|M.Sc Student||Holenberg Yulia|
|Subject||Multiphase Dynamics of Visco-Plastic Media Interfacing|
|Department||Department of Chemical Engineering||Supervisors||Dr. Olga Lavrentev|
|Professor Emeritus Avinoam Nir|
|Full Thesis text - in Hebrew|
Multiphase dynamics of viscoplastic media interfacing Newtonian fluids have been experimentally and analytically studied. Established shapes and velocities of Tetrachloroethylene drops and air bubbles of various volumes passing through the tubes under the forces of gravity and buoyancy were analyzed. The experiments have demonstrated that for every set of physical and geometrical parameters of the system, there exists a critical volume of a fluid particle below which gravity induced stresses are not high enough to yield the Carbopol or Gelatin solution adjacent to the interface. For larger particles, after an initial transient period, a steady state is established with the terminal velocity depending solely upon the physical parameters of the system.

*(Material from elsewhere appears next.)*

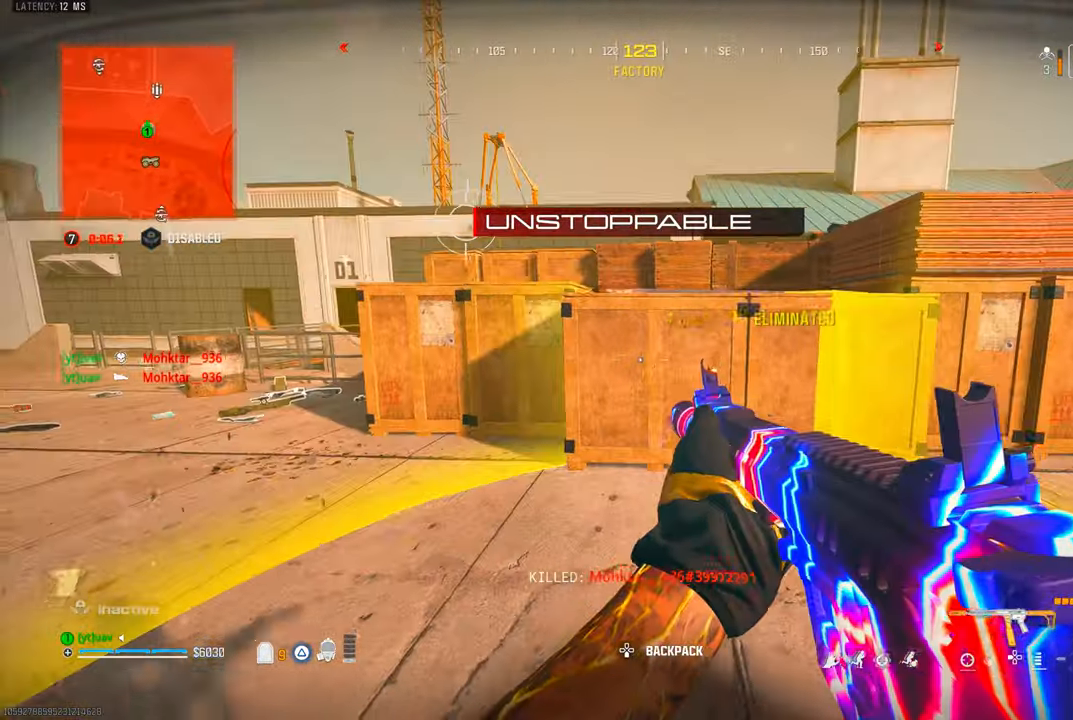
{"dt_ms": 500, "buttons": ["CROSS"], "left_stick": "up", "right_stick": "center", "events": [[183, "CROSS", "down"], [283, "CROSS", "up"], [317, "right_stick", "down-left"], [350, "CROSS", "down"], [417, "CROSS", "up"], [450, "right_stick", "center"], [483, "CROSS", "down"]]}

An established shape is assumed as the particle reaches terminal velocity. The yielded region thickness was determined by measuring the velocity of drops and bubbles of the same radius moving in tubes of varying radii. For example, the velocity of small drops and bubbles increases proportionally with the radius of the drop, and is generally independent of the tube radius.
The collision and interaction of equal-size fluid particles was analysed with focus on the dynamics of their deformation and coalescence into a single particle. The interaction proved to be substantially non-stationary. It was observed that, if two equal drops are initially placed on the axis of a cylindrical tube, the trailing particle moves substantially faster than the leading particle due to the influence of the disturbance flow behind the leading drop. For relatively small separations the velocity ratio decreases quickly with the initial separation. For moderate separations the velocity ratio maintains at almost constant value. For larger separations the velocity ratio decreases quickly again until the ratio reaches unity value. Above this separation, both drops attain the same velocity as would a single dropand no interaction is observed. It is believed that the yielded regions associated with each drop do not intersect in this case.
Exact analytical solutions describing natural and thermocapillary convection in a double layer system have been studied. The system consisted of Newtonian and Hershel-Bulkey fluids subjected to longitudinal temperature and concentration gradients. Horizontal orientation of the system and linear Soret effect were taken into account. The dependence of the flow patterns (including the appearance and position of unyielded regions), velocity profile, mass and heat transfer rate on the governing parameters have all been studied.